The aim of this study was to investigate whether genotypes of HRG may modify the effect of Se(selenium) on all-cause mortality and cancer risk. The study was conducted on 2782 initially unaffected women from families with familial breast cancers, all registered at the Hereditary Cancer Centre in Szczecin. Participants were aged 40 years or older and were recruited between September 2010 and March 2024. Women carrying a BRCA1 mutation and those with a diagnosed cancer were excluded from the study. Blood Se levels were measured using inductively coupled plasma mass spectrometry, and molecular analyses of HRG (Histidine-rich glycoprotein) genotypes were performed using real-time PCR with TaqMan probes. After an average follow-up period of 6 years and 2 months, 89 deaths and 210 cases of cancer were identified.

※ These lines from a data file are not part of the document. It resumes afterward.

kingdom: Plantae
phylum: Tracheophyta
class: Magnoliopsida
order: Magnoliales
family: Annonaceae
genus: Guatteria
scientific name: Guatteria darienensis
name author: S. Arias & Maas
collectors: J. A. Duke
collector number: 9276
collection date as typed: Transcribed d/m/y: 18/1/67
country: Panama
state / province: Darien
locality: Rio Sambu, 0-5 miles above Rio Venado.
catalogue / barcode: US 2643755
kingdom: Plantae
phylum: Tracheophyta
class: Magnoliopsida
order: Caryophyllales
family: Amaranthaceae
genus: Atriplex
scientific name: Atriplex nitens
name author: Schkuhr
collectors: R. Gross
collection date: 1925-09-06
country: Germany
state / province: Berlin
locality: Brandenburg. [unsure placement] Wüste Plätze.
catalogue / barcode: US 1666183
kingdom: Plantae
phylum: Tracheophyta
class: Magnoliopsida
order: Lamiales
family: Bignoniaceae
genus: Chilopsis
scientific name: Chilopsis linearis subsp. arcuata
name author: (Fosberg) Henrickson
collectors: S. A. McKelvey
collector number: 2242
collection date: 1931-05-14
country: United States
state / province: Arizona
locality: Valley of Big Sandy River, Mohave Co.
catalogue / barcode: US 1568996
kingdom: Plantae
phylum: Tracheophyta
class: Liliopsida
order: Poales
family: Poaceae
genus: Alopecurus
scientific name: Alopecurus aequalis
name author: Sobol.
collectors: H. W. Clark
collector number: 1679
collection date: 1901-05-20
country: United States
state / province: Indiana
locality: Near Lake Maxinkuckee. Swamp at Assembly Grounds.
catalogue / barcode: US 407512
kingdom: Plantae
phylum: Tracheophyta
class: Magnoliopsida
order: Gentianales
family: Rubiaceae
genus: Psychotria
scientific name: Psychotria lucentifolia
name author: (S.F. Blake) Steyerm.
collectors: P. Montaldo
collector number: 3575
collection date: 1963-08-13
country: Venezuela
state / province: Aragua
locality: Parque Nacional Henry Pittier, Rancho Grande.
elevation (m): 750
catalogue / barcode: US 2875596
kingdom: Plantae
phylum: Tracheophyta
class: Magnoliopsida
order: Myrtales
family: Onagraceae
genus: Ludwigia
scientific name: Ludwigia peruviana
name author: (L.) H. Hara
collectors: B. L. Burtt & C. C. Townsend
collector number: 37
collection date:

The study showed significant differences in the reference range of blood selenium levels, as well as its impact on all-cause mortality and cancer risk, depending on HRG genotype. The most striking finding regarding all-cause mortality risk was observed among women over 50 years of age, effect estimates are presented as hazard ratios (HRs) with 95% confidence intervals (CIs). Regardless of genotype, women with blood selenium (Se) levels in the lowest quartile (Q1) had a significantly higher all-cause mortality risk compared with those in the highest quartile (Q4), (HR = 3.07; 95%CI: 1.53–6.16; p = 0.001). Among women with the HRG non-TT genotype, the risk was even more pronounced—those with Se levels in Q1 had a significantly increased mortality risk compared with women in the higher quartiles (Q2–Q4) (HR = 7.68; 95%CI: 2.31–25.47; p = 0.0008). In contrast, for carriers of the HRG TT genotype, increased all-cause mortality risk was observed only when blood Se levels were in Q1 compared with Q4 (HR = 2.40; 95%CI: 1.09–5.31; p = 0.029). Important findings for any cancer risk have emerged in women below 50 years of age. Among women with the HRG TT genotype, the cancer risk was significantly increased in Q1 compared with women in Q2 (HR = 4.15; 95%CI: 1.55–11.06; p = 0.004). In contrast, the results for HRG non-TT carriers, regardless of genotype, were statistically insignificant. In summary, mortality and cancer risk appeared to be dependent on HRG genotype and blood Se levels.